[[ DATA UNDER STUDY open ]]
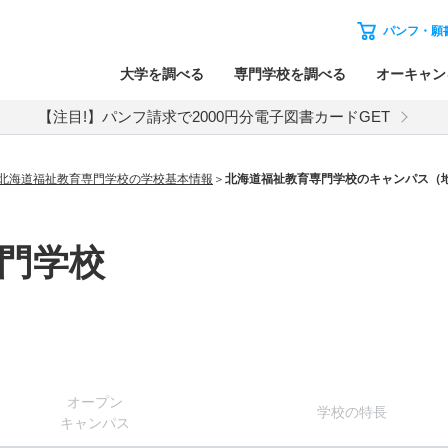
パンフ・願
大学を調べる
専門学校を調べる
オーキャン
【注目!】パンフ請求で2000円分電子図書カードGET
北海道福祉教育専門学校の学校基本情報
北海道福祉教育専門学校のキャンパス（
門学校
オー
プン
学校
の
特長
キャン
パス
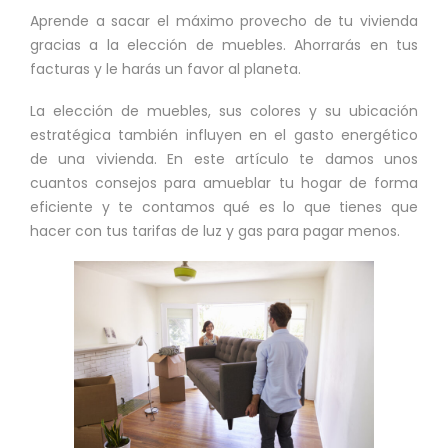
Aprende a sacar el máximo provecho de tu vivienda
gracias a la elección de muebles. Ahorrarás en tus
facturas y le harás un favor al planeta.
La elección de muebles, sus colores y su ubicación
estratégica también influyen en el gasto energético
de una vivienda. En este artículo te damos unos
cuantos consejos para amueblar tu hogar de forma
eficiente y te contamos qué es lo que tienes que
hacer con tus tarifas de luz y gas para pagar menos.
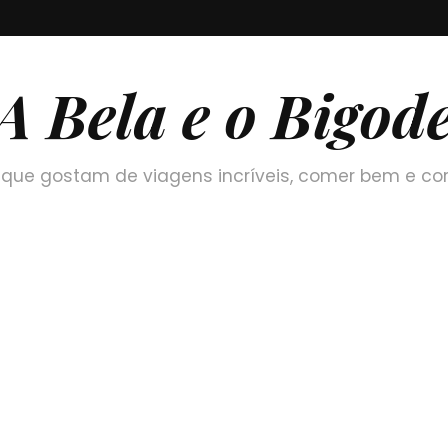
A Bela e o Bigod
que gostam de viagens incríveis, comer bem e co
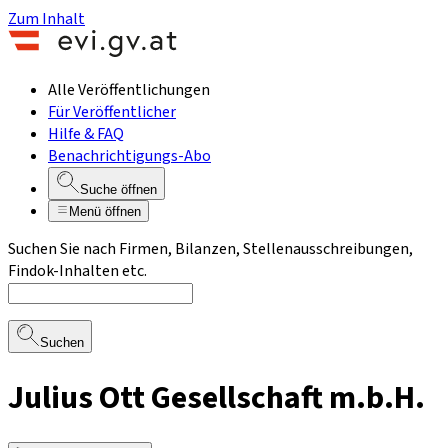
Zum Inhalt
Alle Veröffentlichungen
Für Veröffentlicher
Hilfe & FAQ
Benachrichtigungs-Abo
Suche öffnen
Menü öffnen
Suchen Sie nach Firmen, Bilanzen, Stellenausschreibungen,
Findok-Inhalten etc.
Suchen
Julius Ott Gesellschaft m.b.H.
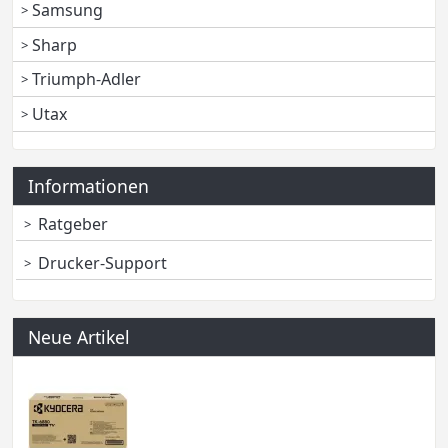
Samsung
Sharp
Triumph-Adler
Utax
Informationen
Ratgeber
Drucker-Support
Neue Artikel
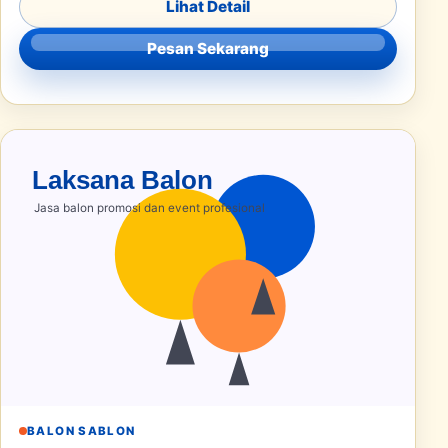
Lihat Detail
Pesan Sekarang
BALON SABLON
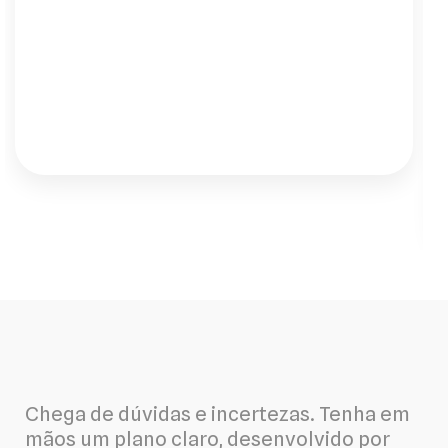
fotovoltaico que eles instalaram mudou
tudo. Hoje tenho silêncio e energia 24h. O
atendimento, desde o engenheiro até a
instalação, foi impecável."
Chega de dúvidas e incertezas. Tenha em
mãos um plano claro, desenvolvido por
[[ DATA UNDER STUDY closed ]]
REQUIREMENT ▸ Retype the text read from each of the entries above, line for line and unchanged, and leave the pictures out of your answer.

ANSWER FOR THE TASK ▸
パンフ・願
大学を調べる
専門学校を調べる
オーキャン
【注目!】パンフ請求で2000円分電子図書カードGET
北海道福祉教育専門学校の学校基本情報
北海道福祉教育専門学校のキャンパス（
門学校
オー
プン
学校
の
特長
キャン
パス
Aprende a sacar el máximo provecho de tu vivienda
gracias a la elección de muebles. Ahorrarás en tus
facturas y le harás un favor al planeta.
La elección de muebles, sus colores y su ubicación
estratégica también influyen en el gasto energético
de una vivienda. En este artículo te damos unos
cuantos consejos para amueblar tu hogar de forma
eficiente y te contamos qué es lo que tienes que
hacer con tus tarifas de luz y gas para pagar menos.
A Bela e o Bigod
que gostam de viagens incríveis, comer bem e co
Zum Inhalt
Alle Veröffentlichungen
Für Veröffentlicher
Hilfe & FAQ
Benachrichtigungs-Abo
Suche öffnen
Menü öffnen
Suchen Sie nach Firmen, Bilanzen, Stellenausschreibungen,
Findok-Inhalten etc.
Suchen
Julius Ott Gesellschaft m.b.H.
Samsung
Sharp
Triumph-Adler
Utax
Informationen
Ratgeber
Drucker-Support
Neue Artikel
Lihat Detail
Pesan Sekarang
BALON SABLON
fotovoltaico que eles instalaram mudou
tudo. Hoje tenho silêncio e energia 24h. O
atendimento, desde o engenheiro até a
instalação, foi impecável."
Chega de dúvidas e incertezas. Tenha em
mãos um plano claro, desenvolvido por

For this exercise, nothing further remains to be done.